--- TEXT Enclosed Below ---

By using whole-exome sequencing and focusing on noncoding regions, we identified a causative AR mutation in a historic cluster of patients with PAIS—the Dallas Reifenstein family. The causative mutation occurs in intron 1 of the AR gene and leads to alternative splicing, presumably resulting in nonsense-mediated decay [10]. Although further studies may be need to confirm the hypothesis about nonsense-mediated decay, our interpretation is consistent with prior studies in this family suggesting a 50% reduced quantity of otherwise functional AR [8].

--- End of Enclosed TEXT ---

REQUIRED TASKS -
1: Decide whether each statement agrees with the passage on the Dallas Reifenstein family: (a) the causative mutation lies in intron 1 of the AR gene; (b) the passage presents nonsense-mediated decay as a certain result; (c) earlier work on this family suggested a 50% reduced quantity of otherwise functional AR. Answer yes or no for each and quote the words that decide it.
2: Write the next part of the passage on the Dallas Reifenstein family, picking up after its last sentence.

--- RECORD SET Enclosed Below ---

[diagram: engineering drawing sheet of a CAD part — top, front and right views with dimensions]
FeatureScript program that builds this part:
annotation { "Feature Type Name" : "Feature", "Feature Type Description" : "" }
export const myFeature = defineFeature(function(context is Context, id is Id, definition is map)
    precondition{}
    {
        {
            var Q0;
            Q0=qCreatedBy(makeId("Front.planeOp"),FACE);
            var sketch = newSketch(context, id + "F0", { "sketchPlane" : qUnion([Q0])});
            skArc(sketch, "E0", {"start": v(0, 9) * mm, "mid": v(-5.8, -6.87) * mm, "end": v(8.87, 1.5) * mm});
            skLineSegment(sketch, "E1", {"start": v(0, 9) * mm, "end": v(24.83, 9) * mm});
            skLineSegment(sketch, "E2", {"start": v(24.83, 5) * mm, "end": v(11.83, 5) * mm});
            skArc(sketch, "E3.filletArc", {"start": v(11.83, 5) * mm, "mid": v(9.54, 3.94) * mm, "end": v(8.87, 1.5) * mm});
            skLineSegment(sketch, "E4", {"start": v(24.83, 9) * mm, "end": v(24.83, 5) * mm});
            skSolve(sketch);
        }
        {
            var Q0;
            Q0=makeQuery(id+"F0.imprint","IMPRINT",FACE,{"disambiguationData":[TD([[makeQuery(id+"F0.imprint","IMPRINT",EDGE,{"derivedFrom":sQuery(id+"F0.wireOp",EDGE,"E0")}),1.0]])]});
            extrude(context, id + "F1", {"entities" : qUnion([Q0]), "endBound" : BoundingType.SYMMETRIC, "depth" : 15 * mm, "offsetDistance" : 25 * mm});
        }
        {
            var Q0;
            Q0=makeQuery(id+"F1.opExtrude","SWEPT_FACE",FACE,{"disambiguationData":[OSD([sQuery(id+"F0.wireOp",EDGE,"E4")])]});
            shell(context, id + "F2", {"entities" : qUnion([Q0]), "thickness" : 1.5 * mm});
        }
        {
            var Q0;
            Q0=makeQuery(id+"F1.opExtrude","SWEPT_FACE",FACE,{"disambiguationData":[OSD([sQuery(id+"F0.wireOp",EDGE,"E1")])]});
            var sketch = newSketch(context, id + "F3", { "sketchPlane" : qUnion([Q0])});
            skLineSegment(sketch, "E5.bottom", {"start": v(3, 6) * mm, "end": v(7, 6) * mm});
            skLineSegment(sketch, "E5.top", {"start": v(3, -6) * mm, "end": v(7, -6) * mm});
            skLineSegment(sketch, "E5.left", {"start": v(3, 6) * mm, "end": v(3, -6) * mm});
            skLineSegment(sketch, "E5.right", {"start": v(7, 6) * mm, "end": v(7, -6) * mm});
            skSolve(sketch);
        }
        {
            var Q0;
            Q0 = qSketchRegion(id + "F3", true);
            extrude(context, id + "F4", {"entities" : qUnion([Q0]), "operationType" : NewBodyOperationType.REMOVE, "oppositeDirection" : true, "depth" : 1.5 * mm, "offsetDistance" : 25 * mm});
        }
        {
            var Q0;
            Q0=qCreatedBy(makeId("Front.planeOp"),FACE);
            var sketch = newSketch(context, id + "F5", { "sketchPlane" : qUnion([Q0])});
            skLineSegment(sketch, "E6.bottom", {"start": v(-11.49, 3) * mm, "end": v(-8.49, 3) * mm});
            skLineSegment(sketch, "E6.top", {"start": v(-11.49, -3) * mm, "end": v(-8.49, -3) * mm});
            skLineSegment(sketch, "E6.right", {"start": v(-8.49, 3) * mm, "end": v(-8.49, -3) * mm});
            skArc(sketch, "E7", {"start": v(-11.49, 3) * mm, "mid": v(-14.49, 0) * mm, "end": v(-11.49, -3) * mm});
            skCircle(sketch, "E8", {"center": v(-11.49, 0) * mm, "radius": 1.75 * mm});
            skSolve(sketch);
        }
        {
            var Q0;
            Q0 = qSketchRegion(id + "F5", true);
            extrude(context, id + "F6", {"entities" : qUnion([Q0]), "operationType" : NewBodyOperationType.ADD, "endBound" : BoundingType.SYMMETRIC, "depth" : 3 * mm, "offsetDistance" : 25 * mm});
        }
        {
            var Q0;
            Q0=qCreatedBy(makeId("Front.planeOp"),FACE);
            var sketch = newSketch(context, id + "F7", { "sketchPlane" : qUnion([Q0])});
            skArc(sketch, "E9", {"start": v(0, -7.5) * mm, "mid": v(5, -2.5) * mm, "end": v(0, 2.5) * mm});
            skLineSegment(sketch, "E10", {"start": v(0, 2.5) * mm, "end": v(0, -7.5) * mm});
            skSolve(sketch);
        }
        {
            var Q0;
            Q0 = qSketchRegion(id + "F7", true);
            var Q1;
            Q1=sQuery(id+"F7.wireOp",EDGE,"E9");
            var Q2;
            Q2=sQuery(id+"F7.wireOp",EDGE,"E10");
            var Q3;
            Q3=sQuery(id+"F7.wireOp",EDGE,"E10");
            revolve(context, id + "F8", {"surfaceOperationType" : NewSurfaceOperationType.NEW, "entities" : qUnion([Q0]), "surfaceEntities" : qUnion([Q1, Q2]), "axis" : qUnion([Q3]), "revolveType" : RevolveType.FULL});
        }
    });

--- End of Enclosed RECORD SET ---

ANSWERS TO THE PROBLEMS -
1:
(a) Yes: "The causative mutation occurs in intron 1 of the AR gene"
(b) No: "presumably resulting in nonsense-mediated decay"
(c) Yes: "prior studies in this family suggesting a 50% reduced quantity of otherwise functional AR"

2:
AR intronic mutations represent <3% of the mutations in patients with currently recognized androgen insensitivity syndrome, and almost all prior reports are of canonical splice-site mutations close to exon-intron junctions [3, 11, 12]. Similar to our findings, however, Brüggenwirth et al. [13] described a mutation in intron 2 in a family with three individuals with PAIS. Sequencing analysis showed the mutation involves a T-to-A substitution 11 bp upstream of exon 3. The location of the mutation preceded the splice-acceptor site, leading to aberrant splicing by activating a cryptic splice site and ultimately resulting in transcripts encoding defective ARs [13]. Most recently, Känsäkoski et al. [14] performed whole-genome sequencing in 46, XY sisters with complete androgen insensitivity syndrome and identified a mutation deep in intron 6 of AR. The mutation caused aberrant splicing of AR mRNA, creating two abnormally long products and a significantly reduced amount of the normal-sized mRNA.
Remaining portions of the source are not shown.